How many lines in the entries below contain the string "symbols"? Reply with the number alone.

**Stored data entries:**
───

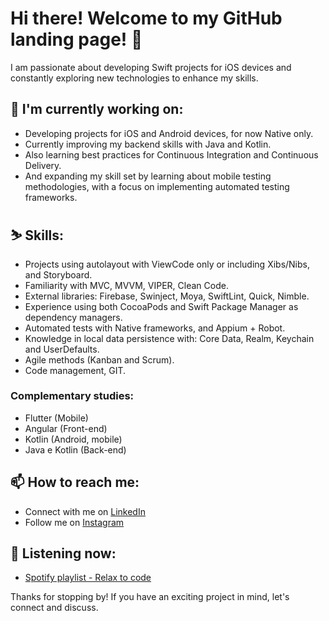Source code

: # Hi there! Welcome to my GitHub landing page! 👋

I am passionate about developing Swift projects for iOS devices and constantly exploring new technologies to enhance my skills. 

## 🔭 I'm currently working on:

- Developing projects for iOS and Android devices, for now Native only.
- Currently improving my backend skills with Java and Kotlin.
- Also learning best practices for Continuous Integration and Continuous Delivery.
- And expanding my skill set by learning about mobile testing methodologies, with a focus on implementing automated testing frameworks.

## ⛷️ Skills:

- Projects using autolayout with ViewCode only or including Xibs/Nibs, and Storyboard.
- Familiarity with MVC, MVVM, VIPER, Clean Code.
- External libraries: Firebase, Swinject, Moya, SwiftLint, Quick, Nimble.
- Experience using both CocoaPods and Swift Package Manager as dependency managers.
- Automated tests with Native frameworks, and Appium + Robot.
- Knowledge in local data persistence with: Core Data, Realm, Keychain and UserDefaults.
- Agile methods (Kanban and Scrum).
- Code management, GIT.

### Complementary studies:

- Flutter (Mobile)
- Angular (Front-end)
- Kotlin (Android, mobile)
- Java e Kotlin (Back-end)

## 📫 How to reach me:

- Connect with me on [LinkedIn](https://www.linkedin.com/in/tbdbatista/)
- Follow me on [Instagram](https://www.instagram.com/tbdbatista/)

## 🎵 Listening now:

- [Spotify playlist - Relax to code](https://open.spotify.com/playlist/6N3qvj1p8Kkwkr19QXcmhx?si=4adeba3a660142cd)

Thanks for stopping by! If you have an exciting project in mind, let's connect and discuss.
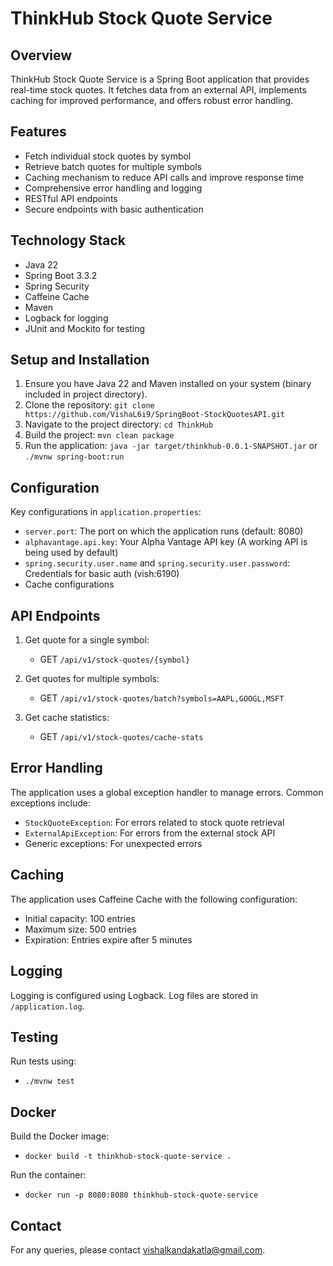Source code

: # ThinkHub Stock Quote Service

## Overview

ThinkHub Stock Quote Service is a Spring Boot application that provides real-time stock quotes. It fetches data from an external API, implements caching for improved performance, and offers robust error handling.

## Features

- Fetch individual stock quotes by symbol
- Retrieve batch quotes for multiple symbols
- Caching mechanism to reduce API calls and improve response time
- Comprehensive error handling and logging
- RESTful API endpoints
- Secure endpoints with basic authentication

## Technology Stack

- Java 22
- Spring Boot 3.3.2
- Spring Security
- Caffeine Cache
- Maven
- Logback for logging
- JUnit and Mockito for testing

## Setup and Installation

1. Ensure you have Java 22 and Maven installed on your system (binary included in project directory).
2. Clone the repository: `git clone https://github.com/VishaL6i9/SpringBoot-StockQuotesAPI.git`
3. Navigate to the project directory: `cd ThinkHub`
4. Build the project: `mvn clean package` 
5. Run the application: `java -jar target/thinkhub-0.0.1-SNAPSHOT.jar` or `./mvnw spring-boot:run`

## Configuration

Key configurations in `application.properties`:

- `server.port`: The port on which the application runs (default: 8080)
- `alphavantage.api.key`: Your Alpha Vantage API key (A working API is being used by default)
- `spring.security.user.name` and `spring.security.user.password`: Credentials for basic auth (vish:6190)
- Cache configurations

## API Endpoints

1. Get quote for a single symbol:
    - GET `/api/v1/stock-quotes/{symbol}`

2. Get quotes for multiple symbols:
    - GET `/api/v1/stock-quotes/batch?symbols=AAPL,GOOGL,MSFT`

3. Get cache statistics:
    - GET `/api/v1/stock-quotes/cache-stats`

## Error Handling

The application uses a global exception handler to manage errors. Common exceptions include:

- `StockQuoteException`: For errors related to stock quote retrieval
- `ExternalApiException`: For errors from the external stock API
- Generic exceptions: For unexpected errors

## Caching

The application uses Caffeine Cache with the following configuration:

- Initial capacity: 100 entries
- Maximum size: 500 entries
- Expiration: Entries expire after 5 minutes

## Logging

Logging is configured using Logback. Log files are stored in `/application.log`.

## Testing

Run tests using:
-  `./mvnw test`
## Docker

Build the Docker image:
- `docker build -t thinkhub-stock-quote-service .`

Run the container:
- `docker run -p 8080:8080 thinkhub-stock-quote-service`
## Contact

For any queries, please contact [vishalkandakatla@gmail.com](mailto:vishalkandakatla@gmail.com).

───

**RESPONSE TO THE TASK:**
3